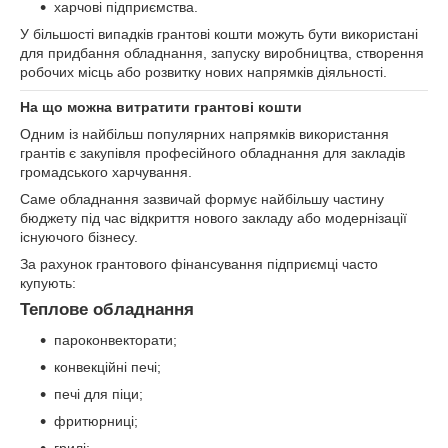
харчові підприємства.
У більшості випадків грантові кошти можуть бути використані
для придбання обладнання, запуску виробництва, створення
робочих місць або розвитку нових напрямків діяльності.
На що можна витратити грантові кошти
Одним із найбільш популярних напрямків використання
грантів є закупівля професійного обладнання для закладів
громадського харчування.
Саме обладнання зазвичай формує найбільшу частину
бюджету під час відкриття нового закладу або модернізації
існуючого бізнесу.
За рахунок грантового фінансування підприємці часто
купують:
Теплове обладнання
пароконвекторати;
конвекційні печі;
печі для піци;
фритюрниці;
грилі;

• [Exercise]:
Repeat the text of every entry above word for word, leaving the pictures out of your answer.

• [Written answer]:
харчові підприємства.
У більшості випадків грантові кошти можуть бути використані
для придбання обладнання, запуску виробництва, створення
робочих місць або розвитку нових напрямків діяльності.
На що можна витратити грантові кошти
Одним із найбільш популярних напрямків використання
грантів є закупівля професійного обладнання для закладів
громадського харчування.
Саме обладнання зазвичай формує найбільшу частину
бюджету під час відкриття нового закладу або модернізації
існуючого бізнесу.
За рахунок грантового фінансування підприємці часто
купують:
Теплове обладнання
пароконвекторати;
конвекційні печі;
печі для піци;
фритюрниці;
грилі;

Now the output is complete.